### [Aim of the exercise]
From the passage on homily authorship below, list every person it says published one of the homilies afterwards as their own work, with the number of that homily.

### [Supplied passage]
AUTHORSHIP

© 1994, 1997 Ian Lancashire. ISBN 1-896016-00-6

All 33 homilies were published unsigned because they derive their authority, not from any individual or even any group of bishops and chaplains, but from the Church of England itself and of course the living monarch. Some one person was responsible for writing or drafting each homily, yet we can be reasonably certain that all texts were revised, perhaps heavily, by several people. Cranmer's correspondence with Stephen Gairdner suggests that he collected contributions from others. Elizabeth's archbishop , Matthew Parker, would have certainly reviewed the texts. The queen herself took enough of an interest in the second volume to delay her final imprimatur.

Despite the impersonal nature of these compositions, there is a history of attributions. Ronald Bond concisely summarizes what is known about the first volume (1987: 26-28). John Bale attributed the whole, and Stephen Gardiner, bishop of Winchester, much of it (Letters 1933: 397, 403, 406, 408, 413), to Cranmer personally. Yet three homilies certainly came from Edmund Bonner, bishop of London (no. 6), John Harpefield his chaplain (no. 2), and Thomas Becon (no. 11) because they published these homilies afterwards as their own work. Latimer has also been suggested as an author, although his remarks in his other published sermons do not sound as if he were personally involved in Cranmer's project. In a letter to Cranmer of mid-June 1547, Gairdiner attacks Cranmer's chaplain, John Joseph, formerly a friar minor from Cambridge, for having preached a sermon on justification that sounds a great deal like the homily on salvation attributed commonly to Cranmer (1933: 299-316). Cranmer need not have written even the three homilies attributed to him. Bonner delegated at least one homily to his chaplain, Harpesfield, and they would have been secure in doing so if they had known Cranmer practiced this personally. It is possible that Cranmer wrote notes and abstracts of most of the sermons and then left the actual composition to men like Joseph. Cranmer's notes on what looks like a sermon or homily on sedition survive (1840: II.840-42); these contain ten passages from the Bible, six arguments in point form that the devil, not God, inspires subjects to take up swords, and remarks on the remedies and authors of seditions.

### [Extracted records]
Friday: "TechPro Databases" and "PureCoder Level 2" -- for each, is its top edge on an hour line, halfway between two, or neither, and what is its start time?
---
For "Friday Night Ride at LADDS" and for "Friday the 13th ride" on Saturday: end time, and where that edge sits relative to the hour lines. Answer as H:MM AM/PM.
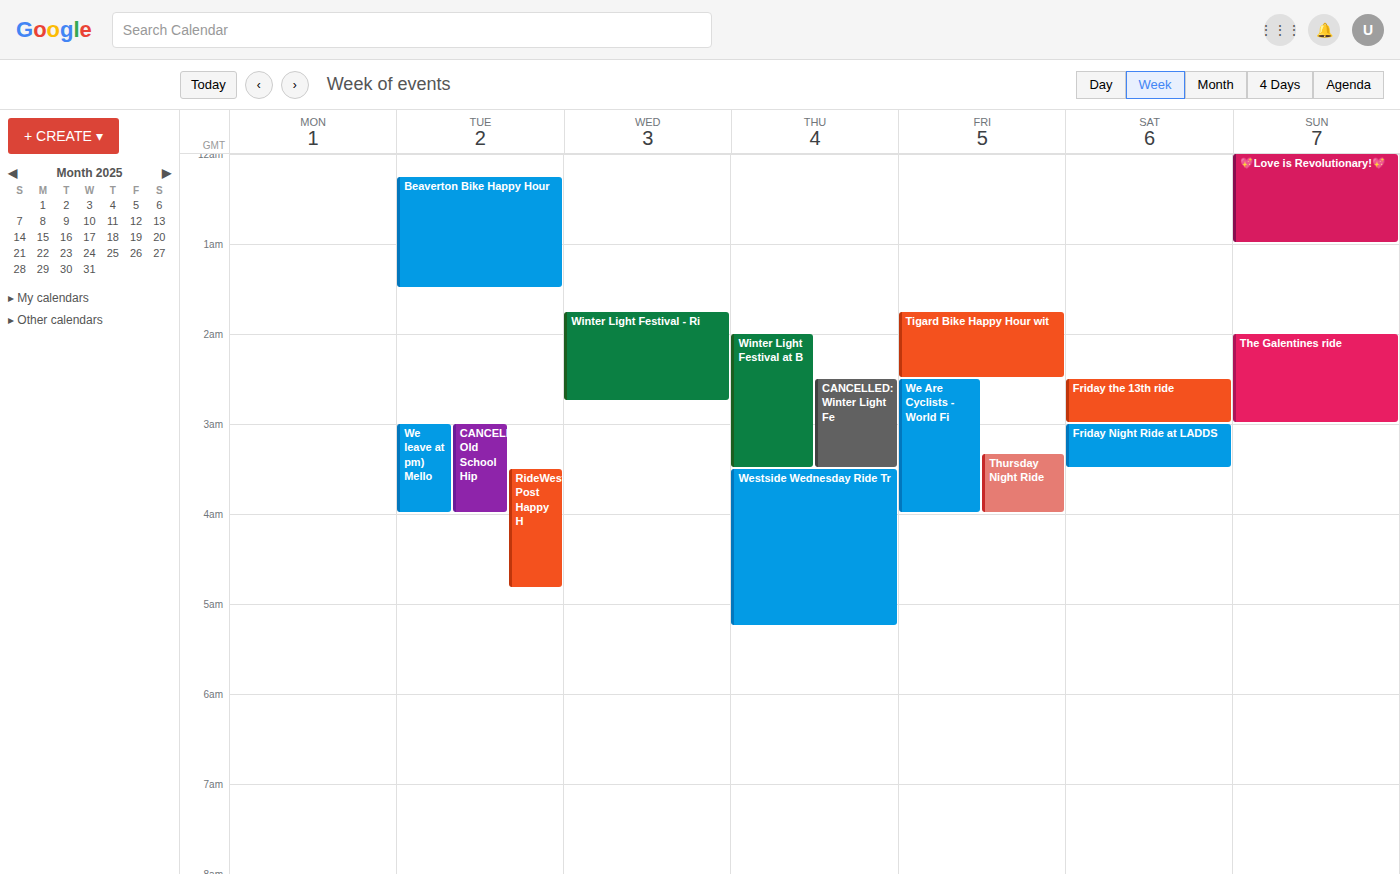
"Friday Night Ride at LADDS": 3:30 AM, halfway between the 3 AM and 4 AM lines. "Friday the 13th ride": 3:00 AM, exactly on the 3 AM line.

### [Final result]
- Edmund Bonner, bishop of London (no. 6)
- John Harpefield, his chaplain (no. 2)
- Thomas Becon (no. 11)